Tears rolled down my face, washing away the pain I’d cried with every trickle. It felt like a Walt Disney romance in 3D. You told me you’d begun to feel something strong for me over time. I felt so complete. I remember the hugging, and the kissing, the undressing, the smooching, the moans, the fellatios, the teasing and stroking, the ripping off of innocence, the lovemaking, the passion, the climax – it was the happiest I’d felt in my loveless life. I was with the man I loved. A feeling of utmost pleasure and satisfaction stayed with me.
I remember we played in bed beneath the sheets after that blissful lovemaking. The radiance of splendid brilliance which only true love can give glowed on our faces. We explored our bodies, and looked in each other’s eyes. We swore love and faithfulness. And we never wanted the moment to end. You were mine, and I was yours. You had me, and I had you.
Then we got hungry, and decided to go out of campus, to an eatery, to celebrate our love. We dressed and soon, we were on a bike headed into town.
And then suddenly, it happened.
When I woke up, I felt pain all over. I was in a hospital. I’d been stitched in many places that I feared to count. Thankfully, there was no fracture. My head was achy. Friends around said a car had hit us from behind, and that I had passed out a whole day. Memories rushed in, like the Mt Everest avalanche.
“Where’s Funsho… We were together?” I remember screaming out in sudden panic.

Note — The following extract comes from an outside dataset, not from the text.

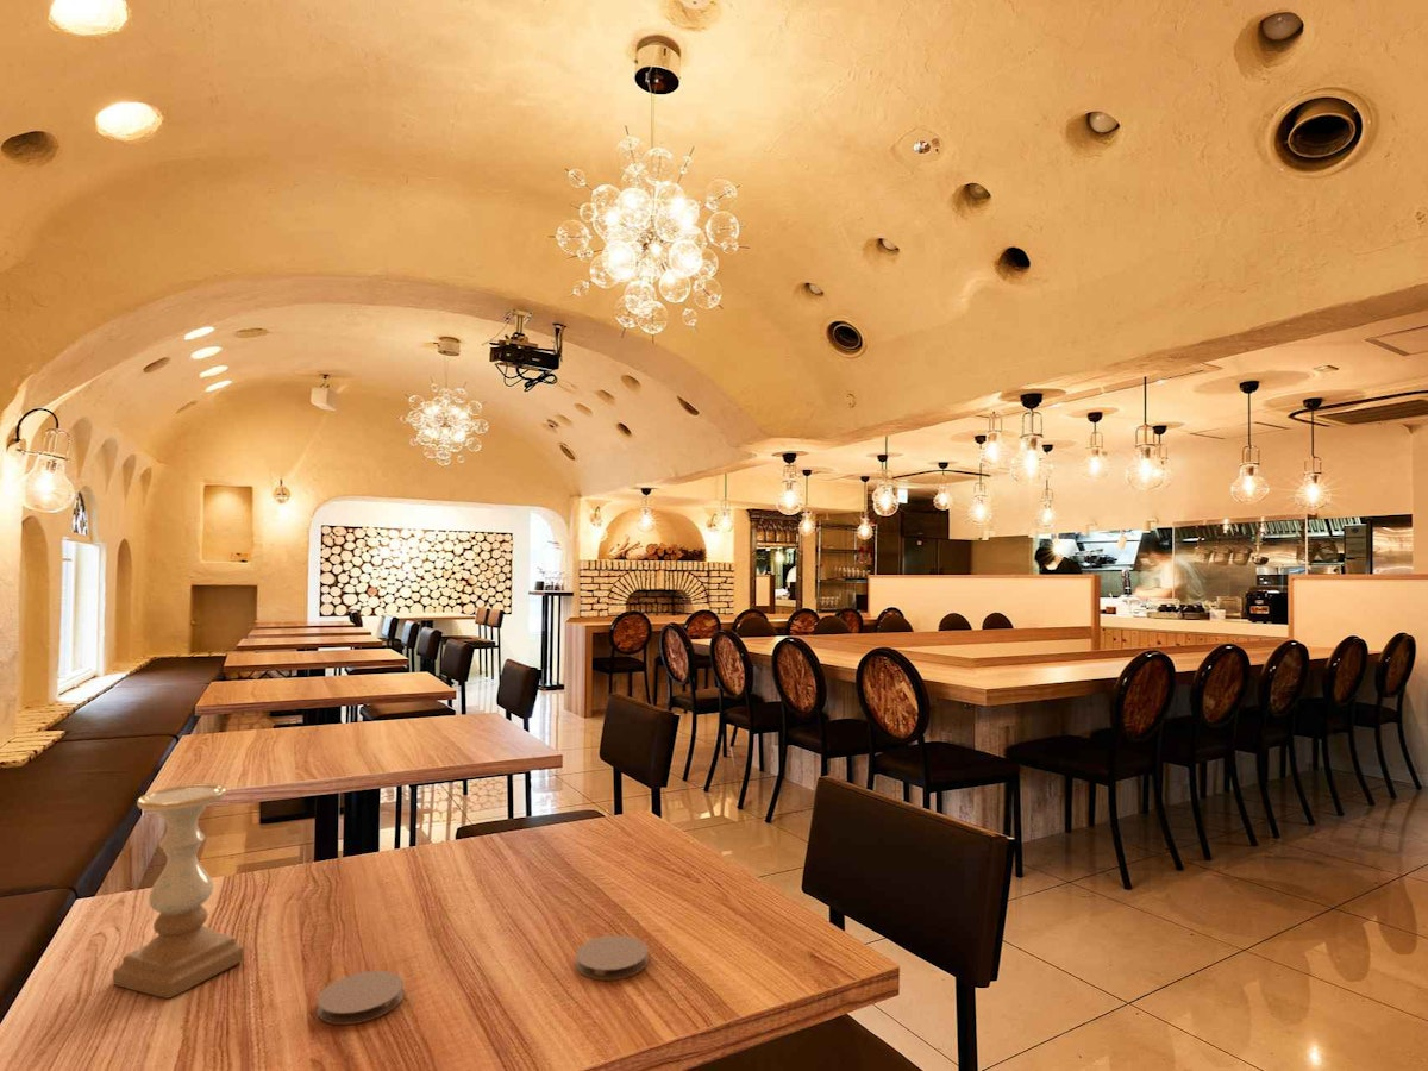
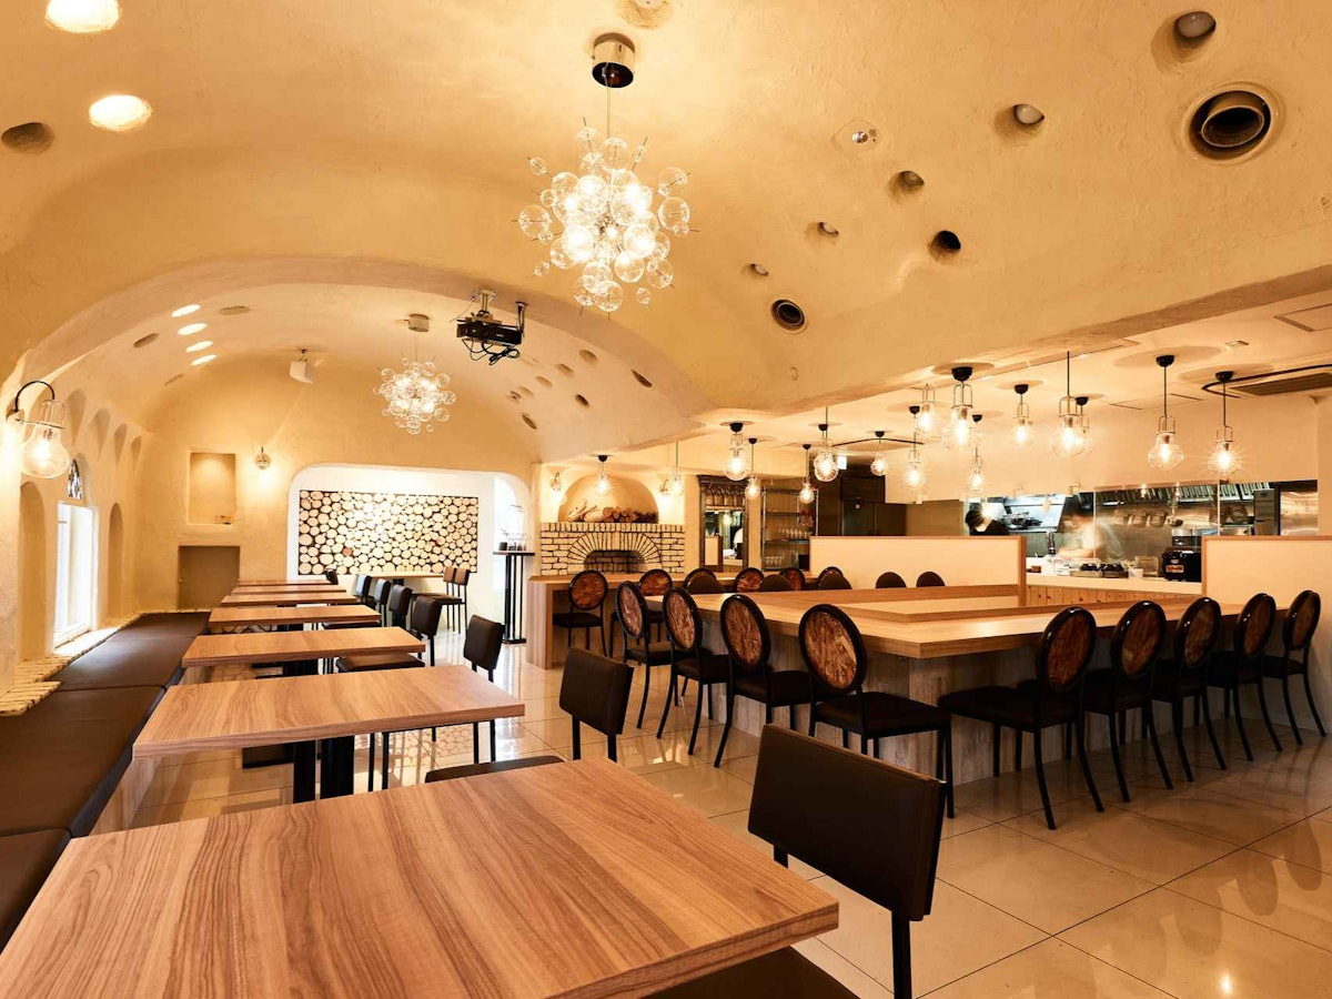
- candle holder [112,782,245,1000]
- coaster [317,970,405,1026]
- coaster [575,934,650,982]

And then, I couldn’t scream. I couldn’t cry. I lay back and stared into nothingness. And the smile, your infectious smile filled my vision. I think I felt a pinch of insanity. I couldn’t believe what was said. It couldn’t be true. How dare they joke with such? But there was sadness in their faces. Sorrow and melancholy hung in the air, like a veil on a bride’s face. It was true.
“He hit his head on the pavement and died on the spot.”
But why did you die and I didn’t? Didn’t we swear love together? How was I supposed to cope? All the promises we swore were just…gone? I could not believe it. Memories of us haunted my sanity.
I refused to go back to the room. I just couldn’t. The room where we had just loved each other… No way! I holed up with a friend. I was inconsolable. I hated myself. I was responsible for your death. My love had caused your death. Maybe if I had kept quiet, we wouldn’t have had any need to leave the campus. I was miserable. Was my love a curse? Why did it have to be me? I never found answers, and slowly, my heart began to wither away.
I remember you funeral, the end of your mortal life. I still have mental pictures of it, that brown polished wood that enclosed your remains. I wondered how you looked in it, if you still had that smile. I saw the tears in everybody’s eyes, and wondered if they felt as miserable as I was. But I was too broken to cry out tears. The pain that pierced my soul was just too much to express in tears. I thought of this illusion called Life, and what it has brought me. I thought of you in your grey V-neck and dark denim jeans, and I remembered that smile that first day. I remembered every other day, and I remembered the last day. And as you were lowered into the muddy earth, I lowered that thing called a heart, and buried it along with that thing called love back into the catacombs.
Funsho, two years have passed since then. Standing here in this cemetery, looking over your tomb still gives me creepy feelings. I’ve not defeated the guilt; I’ve lived with it every single day. I still blame myself. My injuries have healed. But the scars, I’ll forever carry them. They will serve as a reminder of our love. The love that ended before it could begin. I’ll forever carry you in my heart. I hope I find a way to forgive myself and move on. I hope you forgive my love too. Love shall remain an emotion that I once knew.
I still remain yours. Femi.
WRITER’S NOTE: This is dedicated to everyone who’s lost that special somebody. To those who are still haunted by the past. To those who still don’t know how to move on. To those who don’t want to believe in love again. To those who are still feeding their future happiness to the regrets of yesterday.
Pull yourself together. There’s light ahead, at the next bend.